Carex interrupta

Scientific classification
- Kingdom: Plantae
- Clade: Tracheophytes
- Clade: Angiosperms
- Clade: Monocots
- Clade: Commelinids
- Order: Poales
- Family: Cyperaceae
- Genus: Carex
- Species: C. interrupta
- Binomial name: Carex interrupta Boeckeler

= Carex interrupta =

- Genus: Carex
- Species: interrupta
- Authority: Boeckeler

Species of plant

Carex interrupta is a tussock-forming species of perennial sedge in the family Cyperaceae. It is native to south eastern parts of Canada and north eastern parts of the United States.

==Description==
The sedges tend not to spread forming a turf. They have obtusely angled glabrous culms that are 20 to 75 cm in length. The leaves have red brown coloured sheaths around the base. The glabrous leaves have a U-shaped apex and are 3 to 5 m wide.
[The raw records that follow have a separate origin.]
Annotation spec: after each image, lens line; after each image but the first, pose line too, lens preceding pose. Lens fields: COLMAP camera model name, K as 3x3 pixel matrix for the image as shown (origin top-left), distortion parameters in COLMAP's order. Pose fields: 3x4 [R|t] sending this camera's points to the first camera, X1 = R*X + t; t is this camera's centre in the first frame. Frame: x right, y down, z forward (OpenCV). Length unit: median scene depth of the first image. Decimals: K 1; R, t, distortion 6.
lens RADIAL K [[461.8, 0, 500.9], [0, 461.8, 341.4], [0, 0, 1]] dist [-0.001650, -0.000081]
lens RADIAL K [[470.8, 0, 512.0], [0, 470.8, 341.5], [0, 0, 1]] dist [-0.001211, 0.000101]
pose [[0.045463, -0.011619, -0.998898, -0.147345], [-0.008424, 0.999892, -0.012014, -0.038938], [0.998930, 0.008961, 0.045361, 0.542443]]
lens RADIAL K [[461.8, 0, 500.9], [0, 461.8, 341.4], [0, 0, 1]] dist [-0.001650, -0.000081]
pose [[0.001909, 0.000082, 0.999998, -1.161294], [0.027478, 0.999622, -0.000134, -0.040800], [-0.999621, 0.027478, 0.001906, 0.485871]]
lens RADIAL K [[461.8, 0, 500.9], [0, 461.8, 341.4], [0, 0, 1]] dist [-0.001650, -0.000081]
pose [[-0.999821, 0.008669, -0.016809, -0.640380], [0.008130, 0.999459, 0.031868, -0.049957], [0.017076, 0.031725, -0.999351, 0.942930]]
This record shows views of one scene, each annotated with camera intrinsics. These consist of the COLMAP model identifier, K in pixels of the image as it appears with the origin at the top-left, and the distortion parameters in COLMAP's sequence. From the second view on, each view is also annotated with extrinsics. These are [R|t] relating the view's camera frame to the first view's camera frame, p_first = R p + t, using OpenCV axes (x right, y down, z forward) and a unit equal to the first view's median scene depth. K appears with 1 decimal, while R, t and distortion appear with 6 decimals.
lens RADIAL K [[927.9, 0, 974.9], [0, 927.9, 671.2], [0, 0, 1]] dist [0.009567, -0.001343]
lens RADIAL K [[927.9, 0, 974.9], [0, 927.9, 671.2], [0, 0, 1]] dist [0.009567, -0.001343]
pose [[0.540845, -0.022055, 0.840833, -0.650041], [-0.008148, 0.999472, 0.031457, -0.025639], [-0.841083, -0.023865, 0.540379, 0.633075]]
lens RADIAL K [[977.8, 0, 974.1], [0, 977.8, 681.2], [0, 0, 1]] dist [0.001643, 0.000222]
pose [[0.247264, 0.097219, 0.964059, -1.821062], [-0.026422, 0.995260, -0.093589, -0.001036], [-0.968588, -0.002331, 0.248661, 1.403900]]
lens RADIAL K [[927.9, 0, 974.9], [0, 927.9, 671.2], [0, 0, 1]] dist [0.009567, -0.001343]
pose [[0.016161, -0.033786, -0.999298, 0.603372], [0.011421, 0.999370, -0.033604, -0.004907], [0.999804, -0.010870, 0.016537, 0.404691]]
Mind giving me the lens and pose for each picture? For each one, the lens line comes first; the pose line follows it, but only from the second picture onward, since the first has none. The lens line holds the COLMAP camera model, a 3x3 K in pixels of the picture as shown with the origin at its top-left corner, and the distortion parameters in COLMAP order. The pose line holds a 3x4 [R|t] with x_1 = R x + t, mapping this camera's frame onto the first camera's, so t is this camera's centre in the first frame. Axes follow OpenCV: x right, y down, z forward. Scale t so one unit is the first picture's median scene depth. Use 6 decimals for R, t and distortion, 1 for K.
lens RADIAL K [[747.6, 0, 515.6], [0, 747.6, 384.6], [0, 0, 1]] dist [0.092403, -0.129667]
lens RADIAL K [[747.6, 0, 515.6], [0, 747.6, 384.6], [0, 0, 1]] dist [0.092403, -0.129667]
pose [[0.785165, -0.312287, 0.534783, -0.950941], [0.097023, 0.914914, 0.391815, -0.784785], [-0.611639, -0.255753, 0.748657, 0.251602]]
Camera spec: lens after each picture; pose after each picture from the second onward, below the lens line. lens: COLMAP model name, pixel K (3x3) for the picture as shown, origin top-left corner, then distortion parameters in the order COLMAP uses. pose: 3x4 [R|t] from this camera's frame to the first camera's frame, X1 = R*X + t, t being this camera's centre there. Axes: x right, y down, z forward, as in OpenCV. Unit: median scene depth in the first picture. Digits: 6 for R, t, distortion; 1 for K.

The inflorescence has a width of 2 to 3 mm with erect spikes with four to seven spikes located near the point of attachment and one to two located at the end. The spikes are 4 to 9 cm in length and 3 to 4 mm wide. It fruits between July and August.

==Taxonomy==
The species was first formally described by the botanist Johann Otto Boeckeler in 1876 as a part of the work Linnaea. It has three synonyms;
- Carex angustata var. verticillata Boott
- Carex interrupta var. distenta Kük.
- Carex verticillata Boott.

==Distribution==
The plant is usually found growing in sandy soils along rivers and in wet meadows in temperate biomes with a range that extends from British Columbia in the north down to Oregon in the south.